3.12.De vraag die daarmee aan de orde komt is of krachtens de (nadere) overeenkomst van opdracht, die omstreeks 21 oktober 2013 tot stand is gekomen tussen Duin Bouwbedrijf en InnoFund, werkzaamheden door InnoFund zijn verricht die [X] jegens Duin Bouwbedrijf recht geven op betaling. Het hof overweegt hieromtrent als volgt. [X] heeft gespecificeerd en onderbouwd gesteld dat zij na totstandkoming van voornoemde (nadere) overeenkomst tal van initiatieven heeft ontplooid en in het kader daarvan tal van werkzaamheden heeft verricht, zoals het in kaart brengen van diverse subsidiemogelijkheden, het verrichten van coördinerende werkzaamheden, het voorbereiden, schrijven, beoordelen en afstemmen van veel stukken – waaronder projectprofielen en projectaanvragen – met Duin Bouwbedrijf en de maatschap Nesland, het leggen en onderhouden van contacten, onder andere met (het Energieloket van) de provincie Noord-Holland, en het regelmatig bezoeken van, en voeren van overleg met, vertegenwoordigers van de provincie, het Energieloket, de gemeente Texel en Texel Energie. Die initiatieven en werkzaamheden hebben volgens haar stellingen aanvankelijk betrekking gehad op het WBSO-RDA-traject, nadien op een tweetal andere trajecten – te weten het SDE+-traject alsmede het TMI-traject – en ten slotte ook specifiek op het verkrijgen van de Twin-H subsidie. Dat zij daarbij, zoals zij stelt, degene is geweest die op die laatste mogelijkheid heeft gewezen, daartoe ook overigens het initiatief heeft genomen en ook in dat kader op cruciale momenten steeds de nodige (verdere) initiatieven heeft ontplooid en werkzaamheden heeft verricht, blijkt uit de verklaring van [C] , voormalig burgemeester van Texel (productie 7 bij inleidende dagvaarding), alsmede uit de e-mailberichten die deze verklaring ondersteunen (producties 10 tot en met 14 akte bij gelegenheid van de comparitie van partijen op 23 augustus 2016). [C] schrijft in haar verklaring, concluderend, het volgende:
“Het initiatief van [X] en haar plan om achter de vrijgevallen TWIN-H subsidies aan te gaan, heeft gedurende een driekwart jaar geleid tot het bewandelen van diverse paden in afgestemde samenstellingen met als eindresultaat het toekennen van de €300.000 subsidie aan het Nesland Energieproject. [X] heeft hierin een duidelijke regierol gehad, [C] en [A] steeds op de hoogte gehouden van de voortgang en van stukken voorzien.”,
en voegt daaraan toe dat het al met al
“een intensief en langdurig traject [is] geweest waar [X] heel veel voor gedaan heeft en dat voor het energieproject van Nesland tot een mooi resultaat heeft geleid.”

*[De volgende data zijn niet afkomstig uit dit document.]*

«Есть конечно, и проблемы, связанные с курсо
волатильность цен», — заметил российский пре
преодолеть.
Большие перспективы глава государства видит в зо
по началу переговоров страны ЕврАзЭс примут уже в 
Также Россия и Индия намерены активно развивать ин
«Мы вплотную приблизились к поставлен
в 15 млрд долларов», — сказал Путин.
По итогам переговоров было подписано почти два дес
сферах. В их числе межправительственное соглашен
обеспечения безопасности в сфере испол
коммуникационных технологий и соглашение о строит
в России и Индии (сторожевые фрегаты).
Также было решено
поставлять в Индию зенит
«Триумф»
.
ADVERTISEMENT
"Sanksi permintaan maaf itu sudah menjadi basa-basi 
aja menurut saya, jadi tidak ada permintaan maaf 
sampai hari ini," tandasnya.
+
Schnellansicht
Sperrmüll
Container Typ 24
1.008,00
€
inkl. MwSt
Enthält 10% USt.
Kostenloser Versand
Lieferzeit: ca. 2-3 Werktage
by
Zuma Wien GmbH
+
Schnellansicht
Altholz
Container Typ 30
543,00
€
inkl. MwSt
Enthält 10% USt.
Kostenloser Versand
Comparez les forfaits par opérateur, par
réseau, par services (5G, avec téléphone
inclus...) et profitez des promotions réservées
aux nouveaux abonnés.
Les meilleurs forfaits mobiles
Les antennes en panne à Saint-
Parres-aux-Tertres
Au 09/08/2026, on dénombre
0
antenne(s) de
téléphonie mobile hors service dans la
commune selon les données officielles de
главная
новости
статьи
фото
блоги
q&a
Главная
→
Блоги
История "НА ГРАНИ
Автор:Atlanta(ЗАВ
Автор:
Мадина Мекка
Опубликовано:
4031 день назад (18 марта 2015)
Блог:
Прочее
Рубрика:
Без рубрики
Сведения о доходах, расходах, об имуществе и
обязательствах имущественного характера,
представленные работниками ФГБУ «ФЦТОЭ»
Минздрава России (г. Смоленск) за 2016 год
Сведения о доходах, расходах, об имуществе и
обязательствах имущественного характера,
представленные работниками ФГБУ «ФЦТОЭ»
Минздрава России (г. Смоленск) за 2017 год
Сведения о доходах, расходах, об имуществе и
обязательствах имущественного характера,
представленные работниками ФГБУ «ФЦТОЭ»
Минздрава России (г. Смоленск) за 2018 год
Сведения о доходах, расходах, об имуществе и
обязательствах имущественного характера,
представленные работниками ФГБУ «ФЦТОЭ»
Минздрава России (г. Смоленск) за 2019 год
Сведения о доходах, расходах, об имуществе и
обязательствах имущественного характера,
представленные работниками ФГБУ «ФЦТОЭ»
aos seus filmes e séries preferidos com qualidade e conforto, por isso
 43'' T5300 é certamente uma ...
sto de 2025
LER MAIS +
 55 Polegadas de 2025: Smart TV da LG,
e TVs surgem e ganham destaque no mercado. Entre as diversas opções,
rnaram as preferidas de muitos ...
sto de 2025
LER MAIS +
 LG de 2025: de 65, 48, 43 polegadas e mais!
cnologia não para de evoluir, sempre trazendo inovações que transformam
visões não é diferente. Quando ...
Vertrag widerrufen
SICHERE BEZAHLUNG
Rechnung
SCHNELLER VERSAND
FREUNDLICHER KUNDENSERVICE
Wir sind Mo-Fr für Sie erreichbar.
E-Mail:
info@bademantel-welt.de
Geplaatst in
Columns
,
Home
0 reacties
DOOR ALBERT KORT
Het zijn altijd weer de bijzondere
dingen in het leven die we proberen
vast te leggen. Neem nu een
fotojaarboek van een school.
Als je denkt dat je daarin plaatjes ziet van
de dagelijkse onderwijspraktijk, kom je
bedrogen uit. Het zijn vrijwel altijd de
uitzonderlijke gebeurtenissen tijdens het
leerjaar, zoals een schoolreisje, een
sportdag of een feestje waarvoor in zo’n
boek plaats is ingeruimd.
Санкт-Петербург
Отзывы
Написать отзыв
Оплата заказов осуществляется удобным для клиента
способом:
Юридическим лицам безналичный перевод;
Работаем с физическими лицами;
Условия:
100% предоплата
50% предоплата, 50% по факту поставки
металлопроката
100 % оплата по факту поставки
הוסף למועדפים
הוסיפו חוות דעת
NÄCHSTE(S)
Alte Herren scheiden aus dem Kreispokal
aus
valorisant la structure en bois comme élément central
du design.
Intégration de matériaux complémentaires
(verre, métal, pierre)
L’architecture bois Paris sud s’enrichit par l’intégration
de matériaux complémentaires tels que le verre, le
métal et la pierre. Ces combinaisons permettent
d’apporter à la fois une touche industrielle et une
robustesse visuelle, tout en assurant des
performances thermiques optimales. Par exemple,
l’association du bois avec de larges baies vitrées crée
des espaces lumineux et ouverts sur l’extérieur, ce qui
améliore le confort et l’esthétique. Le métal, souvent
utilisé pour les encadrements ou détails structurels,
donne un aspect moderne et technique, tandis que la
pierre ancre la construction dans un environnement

Duin Bouwbedrijf heeft de onderbouwde stellingen van [X] , alsmede de verklaring van [C] , in hoger beroep onvoldoende onderbouwd betwist. Dit betekent dat haar verweer als onvoldoende gemotiveerd wordt gepasseerd en dat derhalve ook aan haar bewijsaanbod voor zover dit (mogelijke) verklaringen betreft “dat InnoFundNL noch [X] enige werkzaamheden en of inspanningen hebben verricht aangaande de TWINH subsidie”, wordt voorbijgegaan.